WORK ORDER
State how many lines in the rows below contain the string "Autres", and give only the number.

RAW DATA

▼

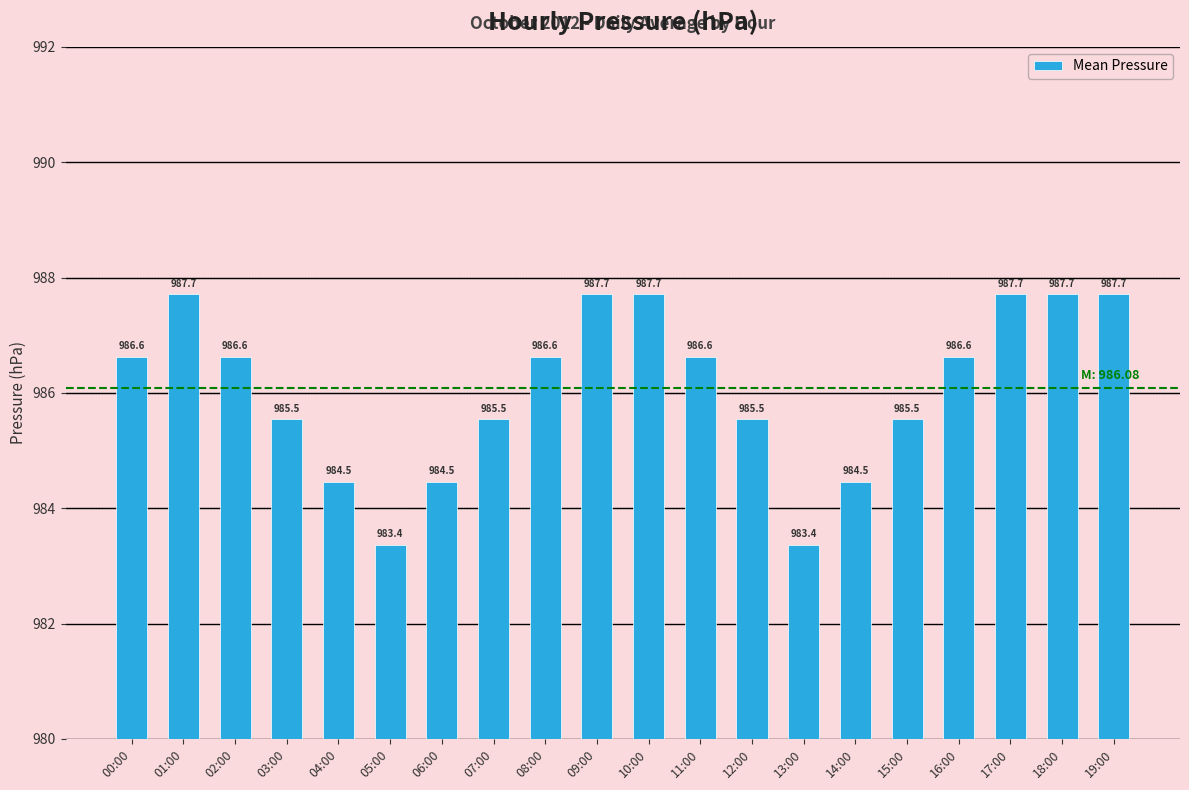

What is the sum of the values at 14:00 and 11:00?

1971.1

▲
▼

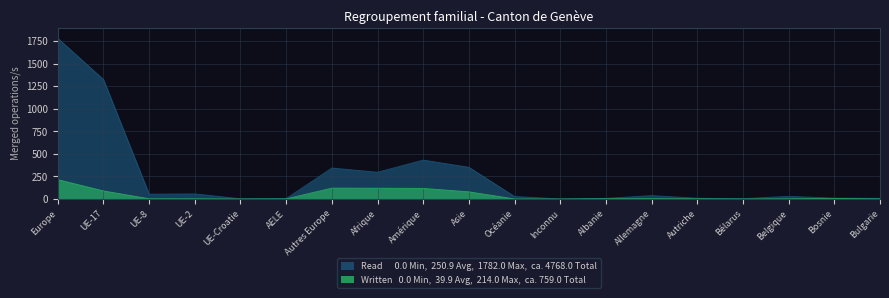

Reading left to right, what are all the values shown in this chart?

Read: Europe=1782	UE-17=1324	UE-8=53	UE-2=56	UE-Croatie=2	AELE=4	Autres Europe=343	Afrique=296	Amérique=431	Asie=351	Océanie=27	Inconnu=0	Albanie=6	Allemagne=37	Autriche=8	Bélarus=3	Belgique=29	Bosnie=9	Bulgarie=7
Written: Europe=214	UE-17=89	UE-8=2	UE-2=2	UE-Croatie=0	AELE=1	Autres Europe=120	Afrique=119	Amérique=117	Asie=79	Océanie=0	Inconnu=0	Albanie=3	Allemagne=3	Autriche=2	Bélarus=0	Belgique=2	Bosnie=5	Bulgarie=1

▲

TASK RESPONSE
2